Construction-industry groups and trade associations said they back standardization but urged stronger privacy protections. Joel Hansen, director of government relations for Associated Builders and Contractors, said standardized submission would aid contractors and enforcement but raised alarms about personally identifying information. "Even if a name were to be redacted...the information that I just shared with you would be available publicly and could be searched," Hansen said, warning that home addresses, phone numbers and other details collected under current law could be exposed.
Michelle Dreyer, who managed a prevailing-wage program for 18 years and represents trade associations, told the committee she recently downloaded publicly available license data and found home addresses and phone numbers for large numbers of licensed workers. "I downloaded a spreadsheet that included the home addresses and phone numbers of 156,000 electricians," Dreyer said, arguing that making certified payroll broadly searchable would ‘‘significantly expand’’ exposure of sensitive employee details.
Clifton Boyd Jr., president of the National Association of Minority Contractors, said centralizing payroll records creates a single point of failure: "All it takes is 1 data breach," he said, and the consequences could affect thousands of employees. Other testifiers representing local governments and contractors—Bradley Peterson for the Coalition of Greater Minnesota Cities and Laura Ziegler for the Associated General Contractors of Minnesota—urged balancing administrative relief with careful implementation around data access and operability.
Committee counsel Doyle Fonteyn walked members through the A13 amendment, which shifts some effective dates (including a registration requirement tied to an availability date of 01/01/2028 and opt-in/registration dates for non-state project owners around 10/01/2028), clarifies exemptions for highway projects administered by MnDOT and for cities of the first class and counties over 500,000 people that meet specified compliance standards, adds an error-correction process for contractors, requires stakeholder engagement, and shows appropriation figures included in a related state-government supplemental bill. Counsel described the fiscal numbers discussed in committee as roughly $1,958,000 in FY2027 and a $1,381,000 base in FY2028 and thereafter.

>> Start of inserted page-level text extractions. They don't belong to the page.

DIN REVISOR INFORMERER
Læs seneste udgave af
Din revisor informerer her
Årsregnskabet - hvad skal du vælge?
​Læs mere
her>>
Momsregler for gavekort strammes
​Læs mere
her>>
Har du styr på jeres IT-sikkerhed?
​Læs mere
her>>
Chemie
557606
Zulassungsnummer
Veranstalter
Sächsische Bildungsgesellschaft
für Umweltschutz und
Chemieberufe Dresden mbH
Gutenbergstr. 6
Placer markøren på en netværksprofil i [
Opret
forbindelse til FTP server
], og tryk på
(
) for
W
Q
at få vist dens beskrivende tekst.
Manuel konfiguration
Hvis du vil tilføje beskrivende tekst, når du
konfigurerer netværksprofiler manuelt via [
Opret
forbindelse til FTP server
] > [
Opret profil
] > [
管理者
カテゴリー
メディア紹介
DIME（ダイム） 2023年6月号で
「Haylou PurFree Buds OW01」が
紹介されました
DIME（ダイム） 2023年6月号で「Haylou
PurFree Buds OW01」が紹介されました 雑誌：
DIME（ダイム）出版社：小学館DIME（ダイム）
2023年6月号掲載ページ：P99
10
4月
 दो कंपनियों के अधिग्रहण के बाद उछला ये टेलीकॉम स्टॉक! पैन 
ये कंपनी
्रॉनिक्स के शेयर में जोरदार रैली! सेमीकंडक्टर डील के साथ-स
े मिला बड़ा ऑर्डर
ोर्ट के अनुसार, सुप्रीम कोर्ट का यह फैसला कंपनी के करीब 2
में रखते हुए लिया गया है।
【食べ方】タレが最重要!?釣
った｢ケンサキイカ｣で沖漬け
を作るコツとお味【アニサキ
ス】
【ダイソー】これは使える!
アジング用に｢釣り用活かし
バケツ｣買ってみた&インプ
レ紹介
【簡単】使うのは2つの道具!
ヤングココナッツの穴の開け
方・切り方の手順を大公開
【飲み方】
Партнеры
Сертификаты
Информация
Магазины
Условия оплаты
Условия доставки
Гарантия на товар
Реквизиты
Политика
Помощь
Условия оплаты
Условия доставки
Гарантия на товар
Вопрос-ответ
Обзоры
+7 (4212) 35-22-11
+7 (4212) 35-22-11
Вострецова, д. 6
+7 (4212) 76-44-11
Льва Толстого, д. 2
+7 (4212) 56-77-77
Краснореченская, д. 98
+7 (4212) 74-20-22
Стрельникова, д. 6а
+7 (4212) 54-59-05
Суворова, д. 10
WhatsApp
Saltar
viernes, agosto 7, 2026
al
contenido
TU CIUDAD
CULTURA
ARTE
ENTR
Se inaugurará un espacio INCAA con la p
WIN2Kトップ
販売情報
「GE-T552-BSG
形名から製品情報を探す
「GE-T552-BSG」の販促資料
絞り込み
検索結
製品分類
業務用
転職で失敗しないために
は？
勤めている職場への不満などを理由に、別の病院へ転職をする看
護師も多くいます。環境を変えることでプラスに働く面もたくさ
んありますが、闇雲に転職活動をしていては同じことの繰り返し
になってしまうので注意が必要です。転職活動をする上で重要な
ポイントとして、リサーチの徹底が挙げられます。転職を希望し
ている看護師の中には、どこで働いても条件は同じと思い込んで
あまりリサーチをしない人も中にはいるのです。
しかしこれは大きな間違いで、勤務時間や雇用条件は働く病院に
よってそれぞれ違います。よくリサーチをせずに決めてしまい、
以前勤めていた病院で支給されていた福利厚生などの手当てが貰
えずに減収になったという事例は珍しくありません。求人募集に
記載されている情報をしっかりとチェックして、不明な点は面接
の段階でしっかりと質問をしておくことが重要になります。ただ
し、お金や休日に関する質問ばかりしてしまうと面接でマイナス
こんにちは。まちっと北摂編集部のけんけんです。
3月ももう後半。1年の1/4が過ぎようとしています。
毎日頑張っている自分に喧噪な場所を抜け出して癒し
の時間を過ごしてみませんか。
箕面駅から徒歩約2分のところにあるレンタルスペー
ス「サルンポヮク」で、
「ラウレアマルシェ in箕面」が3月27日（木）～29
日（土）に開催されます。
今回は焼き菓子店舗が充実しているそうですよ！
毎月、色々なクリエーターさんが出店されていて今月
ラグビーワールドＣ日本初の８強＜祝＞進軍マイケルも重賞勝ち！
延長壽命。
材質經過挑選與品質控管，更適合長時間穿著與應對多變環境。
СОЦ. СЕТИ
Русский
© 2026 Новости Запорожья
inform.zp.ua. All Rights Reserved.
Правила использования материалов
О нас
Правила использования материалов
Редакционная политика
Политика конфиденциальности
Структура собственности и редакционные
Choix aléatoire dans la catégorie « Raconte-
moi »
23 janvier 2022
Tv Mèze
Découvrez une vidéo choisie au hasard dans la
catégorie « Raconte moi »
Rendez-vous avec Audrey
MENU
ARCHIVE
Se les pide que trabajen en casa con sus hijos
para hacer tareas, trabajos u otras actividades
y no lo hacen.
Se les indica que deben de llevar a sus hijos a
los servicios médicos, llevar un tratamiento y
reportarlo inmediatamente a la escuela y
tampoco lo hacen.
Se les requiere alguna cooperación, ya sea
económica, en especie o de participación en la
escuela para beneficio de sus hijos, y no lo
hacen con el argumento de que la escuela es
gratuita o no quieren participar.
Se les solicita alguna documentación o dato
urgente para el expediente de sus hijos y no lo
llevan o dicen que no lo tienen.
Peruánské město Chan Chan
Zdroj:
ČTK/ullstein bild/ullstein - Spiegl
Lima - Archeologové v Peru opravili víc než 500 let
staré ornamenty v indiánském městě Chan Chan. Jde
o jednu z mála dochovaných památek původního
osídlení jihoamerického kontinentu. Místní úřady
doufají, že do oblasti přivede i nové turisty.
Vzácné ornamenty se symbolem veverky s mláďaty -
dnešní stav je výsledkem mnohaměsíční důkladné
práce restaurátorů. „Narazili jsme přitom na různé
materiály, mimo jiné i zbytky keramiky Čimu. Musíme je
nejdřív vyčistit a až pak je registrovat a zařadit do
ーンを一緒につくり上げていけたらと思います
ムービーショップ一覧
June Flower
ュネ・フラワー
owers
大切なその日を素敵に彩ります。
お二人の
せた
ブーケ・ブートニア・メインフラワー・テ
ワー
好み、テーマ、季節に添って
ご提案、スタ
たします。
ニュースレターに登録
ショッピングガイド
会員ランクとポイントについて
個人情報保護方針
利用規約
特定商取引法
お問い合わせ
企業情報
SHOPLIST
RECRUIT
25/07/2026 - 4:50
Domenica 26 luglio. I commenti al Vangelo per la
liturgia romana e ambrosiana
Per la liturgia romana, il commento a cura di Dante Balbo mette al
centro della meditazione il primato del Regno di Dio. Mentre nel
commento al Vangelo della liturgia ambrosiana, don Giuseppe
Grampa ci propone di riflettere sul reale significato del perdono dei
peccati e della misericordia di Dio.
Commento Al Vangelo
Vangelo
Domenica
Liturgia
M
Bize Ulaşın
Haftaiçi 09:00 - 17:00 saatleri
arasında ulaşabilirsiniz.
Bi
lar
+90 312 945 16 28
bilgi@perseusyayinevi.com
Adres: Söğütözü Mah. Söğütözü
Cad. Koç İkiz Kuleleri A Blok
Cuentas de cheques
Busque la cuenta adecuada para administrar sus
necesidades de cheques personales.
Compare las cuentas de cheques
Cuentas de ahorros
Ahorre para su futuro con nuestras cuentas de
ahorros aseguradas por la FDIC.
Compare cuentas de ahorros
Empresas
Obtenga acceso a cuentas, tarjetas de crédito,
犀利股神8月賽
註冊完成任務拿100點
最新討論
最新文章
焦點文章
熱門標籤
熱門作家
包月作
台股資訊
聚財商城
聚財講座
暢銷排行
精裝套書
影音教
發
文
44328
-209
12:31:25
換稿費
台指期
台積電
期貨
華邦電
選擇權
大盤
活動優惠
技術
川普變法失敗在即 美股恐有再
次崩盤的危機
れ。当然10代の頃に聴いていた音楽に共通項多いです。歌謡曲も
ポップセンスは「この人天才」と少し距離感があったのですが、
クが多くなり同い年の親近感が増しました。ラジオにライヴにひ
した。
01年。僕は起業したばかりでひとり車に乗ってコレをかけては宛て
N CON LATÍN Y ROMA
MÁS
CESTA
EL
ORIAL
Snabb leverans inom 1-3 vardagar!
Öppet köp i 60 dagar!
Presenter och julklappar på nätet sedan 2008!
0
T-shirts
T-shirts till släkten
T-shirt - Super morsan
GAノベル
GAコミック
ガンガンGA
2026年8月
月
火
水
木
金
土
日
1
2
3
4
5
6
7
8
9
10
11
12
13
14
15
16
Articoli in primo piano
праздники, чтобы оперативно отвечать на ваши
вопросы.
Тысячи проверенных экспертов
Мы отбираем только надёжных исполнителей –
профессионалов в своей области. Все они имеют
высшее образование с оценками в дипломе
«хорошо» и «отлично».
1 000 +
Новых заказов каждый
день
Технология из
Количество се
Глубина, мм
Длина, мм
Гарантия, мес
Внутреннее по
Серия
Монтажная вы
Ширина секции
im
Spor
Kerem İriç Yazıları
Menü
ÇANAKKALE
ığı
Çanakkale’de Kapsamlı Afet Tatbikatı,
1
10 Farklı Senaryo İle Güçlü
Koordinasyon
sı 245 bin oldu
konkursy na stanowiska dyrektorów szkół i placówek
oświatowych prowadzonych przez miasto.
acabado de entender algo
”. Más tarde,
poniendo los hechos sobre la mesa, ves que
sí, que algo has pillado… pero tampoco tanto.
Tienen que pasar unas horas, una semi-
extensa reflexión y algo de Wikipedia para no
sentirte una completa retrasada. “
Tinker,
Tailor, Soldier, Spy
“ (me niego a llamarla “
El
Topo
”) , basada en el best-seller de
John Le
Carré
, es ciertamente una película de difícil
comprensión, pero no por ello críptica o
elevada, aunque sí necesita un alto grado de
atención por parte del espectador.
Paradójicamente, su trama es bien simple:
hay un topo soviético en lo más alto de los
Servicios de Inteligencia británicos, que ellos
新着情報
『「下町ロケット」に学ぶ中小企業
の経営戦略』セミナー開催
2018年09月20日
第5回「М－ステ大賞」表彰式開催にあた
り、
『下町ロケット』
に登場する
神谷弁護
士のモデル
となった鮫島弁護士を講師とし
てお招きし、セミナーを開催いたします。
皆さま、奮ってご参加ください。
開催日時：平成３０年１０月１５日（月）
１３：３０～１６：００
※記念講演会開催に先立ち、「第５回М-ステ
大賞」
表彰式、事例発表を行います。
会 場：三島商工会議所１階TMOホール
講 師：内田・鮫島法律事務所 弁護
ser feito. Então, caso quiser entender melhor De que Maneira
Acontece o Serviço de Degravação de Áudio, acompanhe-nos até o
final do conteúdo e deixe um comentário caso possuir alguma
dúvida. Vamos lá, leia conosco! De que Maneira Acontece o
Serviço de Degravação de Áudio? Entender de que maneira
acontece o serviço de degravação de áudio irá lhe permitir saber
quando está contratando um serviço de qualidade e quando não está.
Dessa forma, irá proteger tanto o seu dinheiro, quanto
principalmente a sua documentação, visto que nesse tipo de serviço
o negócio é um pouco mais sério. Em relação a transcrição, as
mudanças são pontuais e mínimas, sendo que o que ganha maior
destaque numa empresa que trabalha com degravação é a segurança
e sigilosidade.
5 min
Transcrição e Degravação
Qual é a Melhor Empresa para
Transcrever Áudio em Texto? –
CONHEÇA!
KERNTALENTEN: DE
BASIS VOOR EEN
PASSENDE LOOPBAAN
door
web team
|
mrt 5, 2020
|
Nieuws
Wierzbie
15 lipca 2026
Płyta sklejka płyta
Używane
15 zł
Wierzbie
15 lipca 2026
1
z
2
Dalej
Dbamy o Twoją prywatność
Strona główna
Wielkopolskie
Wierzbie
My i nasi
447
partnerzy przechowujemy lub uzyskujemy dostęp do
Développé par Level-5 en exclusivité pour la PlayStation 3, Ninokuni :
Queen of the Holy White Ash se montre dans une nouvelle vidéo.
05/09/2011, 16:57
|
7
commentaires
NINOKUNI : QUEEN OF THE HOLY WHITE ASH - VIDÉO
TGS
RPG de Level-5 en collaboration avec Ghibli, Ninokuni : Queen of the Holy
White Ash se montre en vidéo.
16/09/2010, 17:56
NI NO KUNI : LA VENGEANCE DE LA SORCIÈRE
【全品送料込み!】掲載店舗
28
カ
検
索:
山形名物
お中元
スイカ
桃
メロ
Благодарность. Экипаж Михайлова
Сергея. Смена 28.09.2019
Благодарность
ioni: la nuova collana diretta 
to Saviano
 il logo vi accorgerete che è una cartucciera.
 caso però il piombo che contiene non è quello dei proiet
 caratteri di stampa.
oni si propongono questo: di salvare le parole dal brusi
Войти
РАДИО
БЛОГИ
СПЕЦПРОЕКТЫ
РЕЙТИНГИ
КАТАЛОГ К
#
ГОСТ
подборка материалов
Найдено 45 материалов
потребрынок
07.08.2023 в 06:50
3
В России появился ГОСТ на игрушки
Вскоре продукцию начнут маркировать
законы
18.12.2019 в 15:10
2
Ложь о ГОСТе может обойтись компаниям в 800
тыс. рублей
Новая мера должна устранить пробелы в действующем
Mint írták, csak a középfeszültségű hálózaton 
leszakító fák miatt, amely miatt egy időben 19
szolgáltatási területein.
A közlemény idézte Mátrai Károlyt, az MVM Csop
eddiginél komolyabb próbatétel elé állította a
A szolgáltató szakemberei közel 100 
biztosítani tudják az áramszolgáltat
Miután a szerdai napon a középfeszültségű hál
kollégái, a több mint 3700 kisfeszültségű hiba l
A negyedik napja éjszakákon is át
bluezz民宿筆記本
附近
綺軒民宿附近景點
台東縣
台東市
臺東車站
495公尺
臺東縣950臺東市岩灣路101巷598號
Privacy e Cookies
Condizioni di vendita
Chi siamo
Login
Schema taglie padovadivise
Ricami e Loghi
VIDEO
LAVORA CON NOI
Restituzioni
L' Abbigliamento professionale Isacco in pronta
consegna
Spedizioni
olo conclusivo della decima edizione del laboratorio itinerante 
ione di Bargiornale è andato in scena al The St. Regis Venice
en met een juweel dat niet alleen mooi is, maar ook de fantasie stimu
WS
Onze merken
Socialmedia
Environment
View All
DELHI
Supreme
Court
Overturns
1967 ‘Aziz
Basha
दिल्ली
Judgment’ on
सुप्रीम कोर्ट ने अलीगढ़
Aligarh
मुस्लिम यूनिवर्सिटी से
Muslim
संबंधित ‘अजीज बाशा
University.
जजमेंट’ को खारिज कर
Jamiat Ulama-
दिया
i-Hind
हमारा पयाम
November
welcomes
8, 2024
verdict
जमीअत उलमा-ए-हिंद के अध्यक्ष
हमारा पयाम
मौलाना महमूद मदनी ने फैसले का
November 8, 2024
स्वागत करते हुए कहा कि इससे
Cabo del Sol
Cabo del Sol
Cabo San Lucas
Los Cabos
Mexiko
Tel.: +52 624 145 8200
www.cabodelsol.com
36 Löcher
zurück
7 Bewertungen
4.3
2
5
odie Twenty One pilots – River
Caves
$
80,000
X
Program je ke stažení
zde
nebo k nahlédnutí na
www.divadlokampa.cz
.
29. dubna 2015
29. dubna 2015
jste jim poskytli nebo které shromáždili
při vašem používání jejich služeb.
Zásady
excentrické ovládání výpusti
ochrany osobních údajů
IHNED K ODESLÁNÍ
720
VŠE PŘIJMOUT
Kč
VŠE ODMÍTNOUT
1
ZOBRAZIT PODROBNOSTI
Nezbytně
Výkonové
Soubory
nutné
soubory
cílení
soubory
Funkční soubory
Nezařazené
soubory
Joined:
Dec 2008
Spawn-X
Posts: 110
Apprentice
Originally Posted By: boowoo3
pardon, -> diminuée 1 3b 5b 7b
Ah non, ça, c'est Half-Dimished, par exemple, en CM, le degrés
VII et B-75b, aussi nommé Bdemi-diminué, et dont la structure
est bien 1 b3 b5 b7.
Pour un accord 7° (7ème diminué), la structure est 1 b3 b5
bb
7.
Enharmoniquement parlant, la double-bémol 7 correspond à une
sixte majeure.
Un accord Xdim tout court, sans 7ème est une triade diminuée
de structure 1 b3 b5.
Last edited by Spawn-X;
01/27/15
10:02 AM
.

Committee members pressed for clarity about what data would be public on the portal and what would remain available only via a prevailing-wage–specific data-practices request. Commissioner Nicole Blissenbach of the Minnesota Department of Labor and Industry confirmed what certified payroll reports currently require under prevailing-wage law—entries such as name, identifying number, job classification, hours worked, rate of pay, gross amounts, individual deductions, net pay and benefit-contribution details—and said how a portal would present or redact those items depends on statutory interpretation and design choices.
After extended questions and testimony, Senator Umar Verbaten moved adoption of the A13 amendment; the committee adopted the amendment on a voice vote. Chair McKeown then announced that "Senate File 4,745 as amended is laid over," meaning the committee will continue work on the proposal and implementation details before advancing it further. No final floor referral or passage occurred at this hearing.
The hearing also included a fiscal-staff estimate of implementation staffing: the fiscal note on the first-engrossment version showed about 2.5 full-time equivalent positions in fiscal 2027 and 5.5 FTEs beginning in fiscal 2028. Committee members said they will continue stakeholder discussions to resolve outstanding privacy, access and implementation questions before returning to the bill.